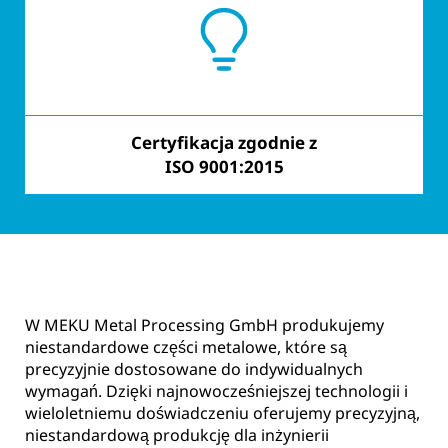
Certyfikacja zgodnie z
Silna realizacja
ISO 9001:2015
W MEKU Metal Processing GmbH produkujemy
niestandardowe części metalowe, które są
precyzyjnie dostosowane do indywidualnych
wymagań. Dzięki najnowocześniejszej technologii i
wieloletniemu doświadczeniu oferujemy precyzyjną,
niestandardową produkcję dla inżynierii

────────────────

Exercise objective :: Rewrite the material's text with "produkujemy" replaced by "wytwarzamy" and everything else unchanged. Leave the pictures out.

Answer for the task ::
Certyfikacja zgodnie z
Silna realizacja
ISO 9001:2015
W MEKU Metal Processing GmbH wytwarzamy
niestandardowe części metalowe, które są
precyzyjnie dostosowane do indywidualnych
wymagań. Dzięki najnowocześniejszej technologii i
wieloletniemu doświadczeniu oferujemy precyzyjną,
niestandardową produkcję dla inżynierii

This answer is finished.